Duluth's top Catholic official continues to maintain the same secrecy about accused priests that long has plagued the church. As a result, some parishioners are misinformed and feel betrayed while some alleged victims feel discouraged and intimidated.
After months of inquiry, the Catholic Diocese of Duluth said Fr. William Graham was "credibly accused" of abusing a child ("Diocese names two Duluth priests as 'credibly accused,'" Aug. 6).
It's true a jury made a puzzling ruling in this case, finding for both the accused and the accuser ("Split verdict in Duluth priest's suit against accuser," Aug. 25). But it's also true that Duluth Diocese Bishop Paul Sirba, who could have shed much light on the situation, did not testify.
Regardless, some churchgoers continue to defend Fr. Graham. I certainly understand their feelings. One of my brothers this month was listed as a former priest credibly accused of sexual abuse in Missouri.

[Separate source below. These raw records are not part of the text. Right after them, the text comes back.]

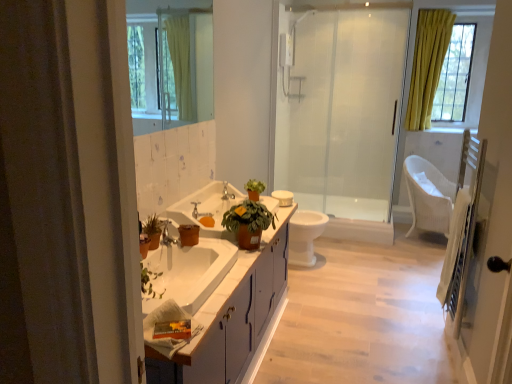
Question: Is white plastic towel bar at upper center spatially inside yellow fabric curtain at upper right, or outside of it?

Choices:
 (A) outside
 (B) inside

Answer: (A)

Question: Is point (303, 77) positioned closer to the camera than point (440, 77)?

Choices:
 (A) closer
 (B) farther

Answer: (A)

Question: Which object is positioned farthest from the white glossy sink at center?

Choices:
 (A) transparent glass shower door at center
 (B) brushed metal faucet at center
 (C) white glossy cabinet at center
 (D) white glossy toilet bowl at center
 (E) matte silver faucet at center, the second tap viewed from the right

Answer: (A)

Question: Considering the real-world distances, which object is closest to the matte silver faucet at center, the second tap viewed from the right?

Choices:
 (A) clear glass mirror at upper center
 (B) white plastic towel bar at upper center
 (C) white glossy toilet bowl at center
 (D) silver metallic tap at center, placed as the 2th tap when sorted from front to back
 (E) yellow fabric curtain at upper right

Answer: (D)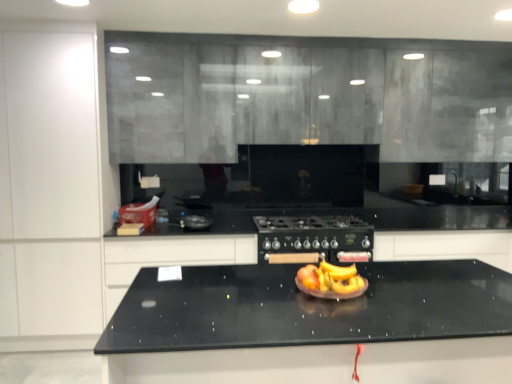
Question: Considering the relative positions of shiny plastic fruit bowl at center and white matte cabinet at left, which ranks as the 1th cabinetry in left-to-right order, in the image provided, is shiny plastic fruit bowl at center to the left of white matte cabinet at left, which ranks as the 1th cabinetry in left-to-right order, from the viewer's perspective?

Choices:
 (A) yes
 (B) no

Answer: (B)

Question: Is shiny plastic fruit bowl at center thinner than white matte cabinet at left, which ranks as the 1th cabinetry in left-to-right order?

Choices:
 (A) no
 (B) yes

Answer: (B)

Question: Does shiny plastic fruit bowl at center have a lesser height compared to white matte cabinet at left, the fourth cabinetry viewed from the right?

Choices:
 (A) no
 (B) yes

Answer: (B)

Question: Does shiny plastic fruit bowl at center have a smaller size compared to white matte cabinet at left, the fourth cabinetry viewed from the right?

Choices:
 (A) no
 (B) yes

Answer: (B)

Question: From the image's perspective, is shiny plastic fruit bowl at center below white matte cabinet at left, the fourth cabinetry viewed from the right?

Choices:
 (A) yes
 (B) no

Answer: (A)

Question: From the image's perspective, would you say shiny plastic fruit bowl at center is positioned over white matte cabinet at left, which ranks as the 1th cabinetry in left-to-right order?

Choices:
 (A) no
 (B) yes

Answer: (A)

Question: From a real-world perspective, is black matte gas stove at center located higher than matte gray cabinetry at upper center, marked as the 3th cabinetry in a left-to-right arrangement?

Choices:
 (A) yes
 (B) no

Answer: (B)

Question: Is black matte gas stove at center far away from matte gray cabinetry at upper center, marked as the 3th cabinetry in a left-to-right arrangement?

Choices:
 (A) no
 (B) yes

Answer: (A)

Question: Considering the relative sizes of black matte gas stove at center and matte gray cabinetry at upper center, marked as the 3th cabinetry in a left-to-right arrangement, in the image provided, is black matte gas stove at center shorter than matte gray cabinetry at upper center, marked as the 3th cabinetry in a left-to-right arrangement,?

Choices:
 (A) yes
 (B) no

Answer: (A)

Question: Is black matte gas stove at center in contact with matte gray cabinetry at upper center, marked as the 3th cabinetry in a left-to-right arrangement?

Choices:
 (A) no
 (B) yes

Answer: (A)

Question: Is the depth of black matte gas stove at center greater than that of matte gray cabinetry at upper center, the 2th cabinetry from the right?

Choices:
 (A) yes
 (B) no

Answer: (B)

Question: Is the position of black matte gas stove at center less distant than that of matte gray cabinetry at upper center, marked as the 3th cabinetry in a left-to-right arrangement?

Choices:
 (A) yes
 (B) no

Answer: (A)

Question: Is black matte gas stove at center facing towards black matte cabinet at center, the first cabinetry in the right-to-left sequence?

Choices:
 (A) no
 (B) yes

Answer: (A)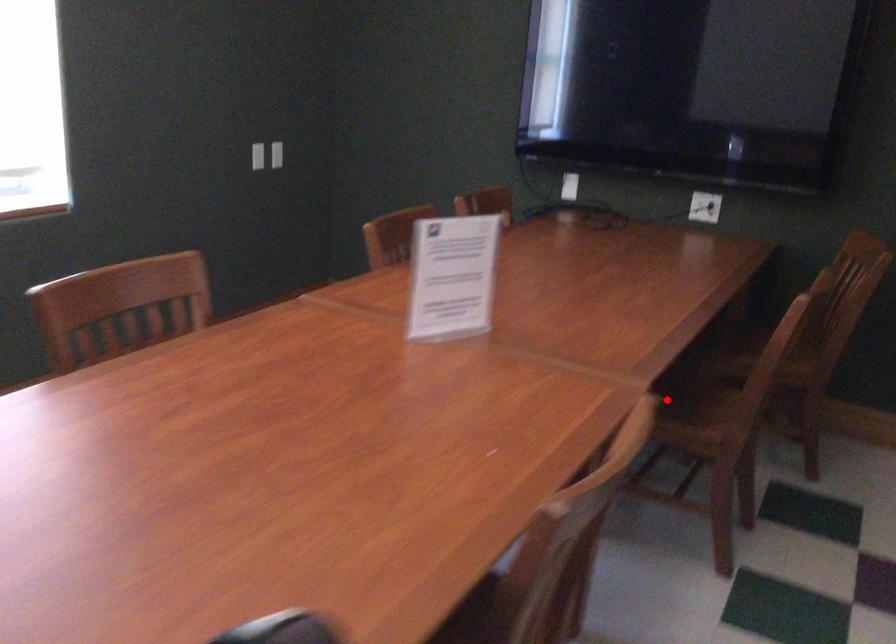
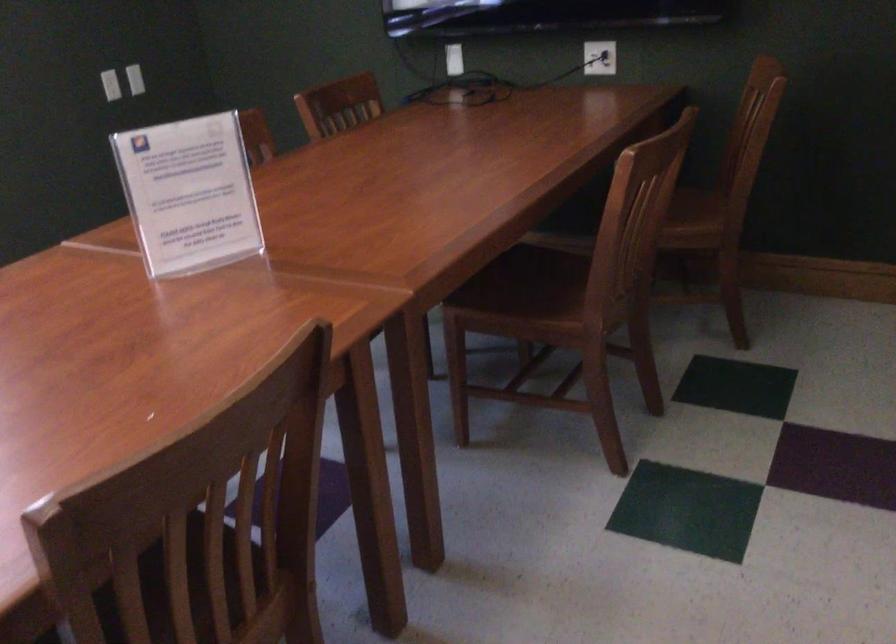
Question: I am providing you with two images of the same scene from different viewpoints. Given a red point in image1, look at the same physical point in image2. Is it:

Choices:
 (A) Closer to the viewpoint
 (B) Farther from the viewpoint

Answer: (A)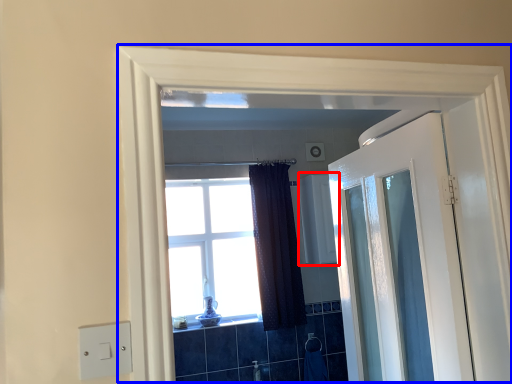
Question: Which of the following is the closest to the observer, medicine cabinet (highlighted by a red box) or window frame (highlighted by a blue box)?

Choices:
 (A) medicine cabinet
 (B) window frame

Answer: (B)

What should happen now with regard to Fr. Graham? The bishop should make public his file on Graham and the names of his review board. He repeatedly has pledged to be transparent in such matters. He should meet with and take questions from parishioners. And he should insist they stop making public comments that criticize Graham's accuser. Such callousness makes the church more dangerous by deterring others from speaking up who see, suspect, or suffer misdeeds.
Duluth-area Catholics also can take five minutes to read a document on the website SNAPnetwork.org called "What to do when your priest is accused."
By showing leadership, disclosing facts, and educating his flock, Bishop Sirba can and should help all sides become more healed and all children become more secure.
St. Louis, Mo.
The writer is the former director of SNAP, or the Survivors Network of those Abused by Priests. He was molested as a child by a priest.